● **TASK DESCRIPTION**
The task here is to set down every line of the listing exactly.

● **RECORDS SUPPLIED**

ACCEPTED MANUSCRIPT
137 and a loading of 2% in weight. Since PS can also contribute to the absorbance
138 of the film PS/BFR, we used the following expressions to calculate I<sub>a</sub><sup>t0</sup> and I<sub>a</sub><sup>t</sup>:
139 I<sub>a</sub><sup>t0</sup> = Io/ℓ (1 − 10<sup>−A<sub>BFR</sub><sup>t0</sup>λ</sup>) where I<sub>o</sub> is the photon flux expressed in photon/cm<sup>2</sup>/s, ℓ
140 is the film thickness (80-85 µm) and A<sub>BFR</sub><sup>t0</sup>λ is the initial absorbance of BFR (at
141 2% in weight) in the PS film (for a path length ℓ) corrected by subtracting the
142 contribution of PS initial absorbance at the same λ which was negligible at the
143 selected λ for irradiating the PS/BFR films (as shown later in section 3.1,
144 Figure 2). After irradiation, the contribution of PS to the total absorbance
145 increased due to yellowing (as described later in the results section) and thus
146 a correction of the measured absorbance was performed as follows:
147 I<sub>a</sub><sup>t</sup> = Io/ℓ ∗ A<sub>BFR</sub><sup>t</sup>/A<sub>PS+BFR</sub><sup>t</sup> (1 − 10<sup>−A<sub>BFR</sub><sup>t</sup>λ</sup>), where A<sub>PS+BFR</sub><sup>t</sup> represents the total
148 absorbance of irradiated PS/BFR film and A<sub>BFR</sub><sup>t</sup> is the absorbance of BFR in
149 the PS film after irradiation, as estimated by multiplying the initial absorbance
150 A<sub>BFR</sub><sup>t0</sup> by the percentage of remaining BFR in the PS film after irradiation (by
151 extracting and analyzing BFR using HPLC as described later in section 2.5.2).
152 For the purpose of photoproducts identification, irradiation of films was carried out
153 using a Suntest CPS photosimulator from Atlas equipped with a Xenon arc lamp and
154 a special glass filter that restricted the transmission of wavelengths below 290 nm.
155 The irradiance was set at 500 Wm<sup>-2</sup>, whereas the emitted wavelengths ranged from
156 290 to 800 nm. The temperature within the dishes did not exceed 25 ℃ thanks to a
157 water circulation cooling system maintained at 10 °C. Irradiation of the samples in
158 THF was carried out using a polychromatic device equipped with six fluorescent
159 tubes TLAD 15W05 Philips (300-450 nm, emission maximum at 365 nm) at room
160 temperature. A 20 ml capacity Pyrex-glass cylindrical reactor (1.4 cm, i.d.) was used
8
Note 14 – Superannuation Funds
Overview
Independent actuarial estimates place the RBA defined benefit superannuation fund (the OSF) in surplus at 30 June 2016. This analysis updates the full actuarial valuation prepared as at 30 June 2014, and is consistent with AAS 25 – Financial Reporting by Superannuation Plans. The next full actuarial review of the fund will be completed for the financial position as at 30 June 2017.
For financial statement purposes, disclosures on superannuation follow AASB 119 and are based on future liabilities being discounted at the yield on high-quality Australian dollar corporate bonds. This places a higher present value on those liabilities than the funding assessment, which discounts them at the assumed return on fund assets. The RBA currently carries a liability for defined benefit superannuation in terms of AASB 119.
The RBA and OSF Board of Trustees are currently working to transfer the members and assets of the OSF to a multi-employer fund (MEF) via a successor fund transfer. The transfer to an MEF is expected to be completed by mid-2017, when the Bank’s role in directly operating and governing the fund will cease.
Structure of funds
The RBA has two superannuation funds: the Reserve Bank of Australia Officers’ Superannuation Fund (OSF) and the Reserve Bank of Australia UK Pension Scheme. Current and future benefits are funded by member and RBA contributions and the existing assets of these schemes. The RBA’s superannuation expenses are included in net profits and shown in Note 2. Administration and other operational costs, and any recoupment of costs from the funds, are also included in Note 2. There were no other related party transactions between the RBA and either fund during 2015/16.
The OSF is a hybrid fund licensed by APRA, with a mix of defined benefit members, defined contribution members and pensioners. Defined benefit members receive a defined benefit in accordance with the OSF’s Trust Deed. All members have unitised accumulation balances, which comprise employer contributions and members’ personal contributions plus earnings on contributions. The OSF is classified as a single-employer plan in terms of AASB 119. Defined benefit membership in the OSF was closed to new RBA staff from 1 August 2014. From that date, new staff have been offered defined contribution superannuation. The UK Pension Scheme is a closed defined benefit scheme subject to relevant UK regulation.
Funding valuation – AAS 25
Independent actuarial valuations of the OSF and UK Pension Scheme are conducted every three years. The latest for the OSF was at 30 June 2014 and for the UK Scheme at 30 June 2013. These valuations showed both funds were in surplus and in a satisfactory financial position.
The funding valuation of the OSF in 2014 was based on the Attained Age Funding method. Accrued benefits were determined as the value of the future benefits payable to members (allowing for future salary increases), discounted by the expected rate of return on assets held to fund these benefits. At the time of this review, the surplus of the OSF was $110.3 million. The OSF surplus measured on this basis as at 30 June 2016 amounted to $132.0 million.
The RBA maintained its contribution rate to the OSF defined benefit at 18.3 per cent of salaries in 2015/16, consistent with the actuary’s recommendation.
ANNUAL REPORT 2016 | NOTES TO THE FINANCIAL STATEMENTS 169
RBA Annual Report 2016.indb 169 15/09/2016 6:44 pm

● **ANSWER SECTION**
ACCEPTED MANUSCRIPT
137 and a loading of 2% in weight. Since PS can also contribute to the absorbance
138 of the film PS/BFR, we used the following expressions to calculate I<sub>a</sub><sup>t0</sup> and I<sub>a</sub><sup>t</sup>:
139 I<sub>a</sub><sup>t0</sup> = Io/ℓ (1 − 10<sup>−A<sub>BFR</sub><sup>t0</sup>λ</sup>) where I<sub>o</sub> is the photon flux expressed in photon/cm<sup>2</sup>/s, ℓ
140 is the film thickness (80-85 µm) and A<sub>BFR</sub><sup>t0</sup>λ is the initial absorbance of BFR (at
141 2% in weight) in the PS film (for a path length ℓ) corrected by subtracting the
142 contribution of PS initial absorbance at the same λ which was negligible at the
143 selected λ for irradiating the PS/BFR films (as shown later in section 3.1,
144 Figure 2). After irradiation, the contribution of PS to the total absorbance
145 increased due to yellowing (as described later in the results section) and thus
146 a correction of the measured absorbance was performed as follows:
147 I<sub>a</sub><sup>t</sup> = Io/ℓ ∗ A<sub>BFR</sub><sup>t</sup>/A<sub>PS+BFR</sub><sup>t</sup> (1 − 10<sup>−A<sub>BFR</sub><sup>t</sup>λ</sup>), where A<sub>PS+BFR</sub><sup>t</sup> represents the total
148 absorbance of irradiated PS/BFR film and A<sub>BFR</sub><sup>t</sup> is the absorbance of BFR in
149 the PS film after irradiation, as estimated by multiplying the initial absorbance
150 A<sub>BFR</sub><sup>t0</sup> by the percentage of remaining BFR in the PS film after irradiation (by
151 extracting and analyzing BFR using HPLC as described later in section 2.5.2).
152 For the purpose of photoproducts identification, irradiation of films was carried out
153 using a Suntest CPS photosimulator from Atlas equipped with a Xenon arc lamp and
154 a special glass filter that restricted the transmission of wavelengths below 290 nm.
155 The irradiance was set at 500 Wm<sup>-2</sup>, whereas the emitted wavelengths ranged from
156 290 to 800 nm. The temperature within the dishes did not exceed 25 ℃ thanks to a
157 water circulation cooling system maintained at 10 °C. Irradiation of the samples in
158 THF was carried out using a polychromatic device equipped with six fluorescent
159 tubes TLAD 15W05 Philips (300-450 nm, emission maximum at 365 nm) at room
160 temperature. A 20 ml capacity Pyrex-glass cylindrical reactor (1.4 cm, i.d.) was used
8
Note 14 – Superannuation Funds
Overview
Independent actuarial estimates place the RBA defined benefit superannuation fund (the OSF) in surplus at 30 June 2016. This analysis updates the full actuarial valuation prepared as at 30 June 2014, and is consistent with AAS 25 – Financial Reporting by Superannuation Plans. The next full actuarial review of the fund will be completed for the financial position as at 30 June 2017.
For financial statement purposes, disclosures on superannuation follow AASB 119 and are based on future liabilities being discounted at the yield on high-quality Australian dollar corporate bonds. This places a higher present value on those liabilities than the funding assessment, which discounts them at the assumed return on fund assets. The RBA currently carries a liability for defined benefit superannuation in terms of AASB 119.
The RBA and OSF Board of Trustees are currently working to transfer the members and assets of the OSF to a multi-employer fund (MEF) via a successor fund transfer. The transfer to an MEF is expected to be completed by mid-2017, when the Bank’s role in directly operating and governing the fund will cease.
Structure of funds
The RBA has two superannuation funds: the Reserve Bank of Australia Officers’ Superannuation Fund (OSF) and the Reserve Bank of Australia UK Pension Scheme. Current and future benefits are funded by member and RBA contributions and the existing assets of these schemes. The RBA’s superannuation expenses are included in net profits and shown in Note 2. Administration and other operational costs, and any recoupment of costs from the funds, are also included in Note 2. There were no other related party transactions between the RBA and either fund during 2015/16.
The OSF is a hybrid fund licensed by APRA, with a mix of defined benefit members, defined contribution members and pensioners. Defined benefit members receive a defined benefit in accordance with the OSF’s Trust Deed. All members have unitised accumulation balances, which comprise employer contributions and members’ personal contributions plus earnings on contributions. The OSF is classified as a single-employer plan in terms of AASB 119. Defined benefit membership in the OSF was closed to new RBA staff from 1 August 2014. From that date, new staff have been offered defined contribution superannuation. The UK Pension Scheme is a closed defined benefit scheme subject to relevant UK regulation.
Funding valuation – AAS 25
Independent actuarial valuations of the OSF and UK Pension Scheme are conducted every three years. The latest for the OSF was at 30 June 2014 and for the UK Scheme at 30 June 2013. These valuations showed both funds were in surplus and in a satisfactory financial position.
The funding valuation of the OSF in 2014 was based on the Attained Age Funding method. Accrued benefits were determined as the value of the future benefits payable to members (allowing for future salary increases), discounted by the expected rate of return on assets held to fund these benefits. At the time of this review, the surplus of the OSF was $110.3 million. The OSF surplus measured on this basis as at 30 June 2016 amounted to $132.0 million.
The RBA maintained its contribution rate to the OSF defined benefit at 18.3 per cent of salaries in 2015/16, consistent with the actuary’s recommendation.
ANNUAL REPORT 2016 | NOTES TO THE FINANCIAL STATEMENTS 169
RBA Annual Report 2016.indb 169 15/09/2016 6:44 pm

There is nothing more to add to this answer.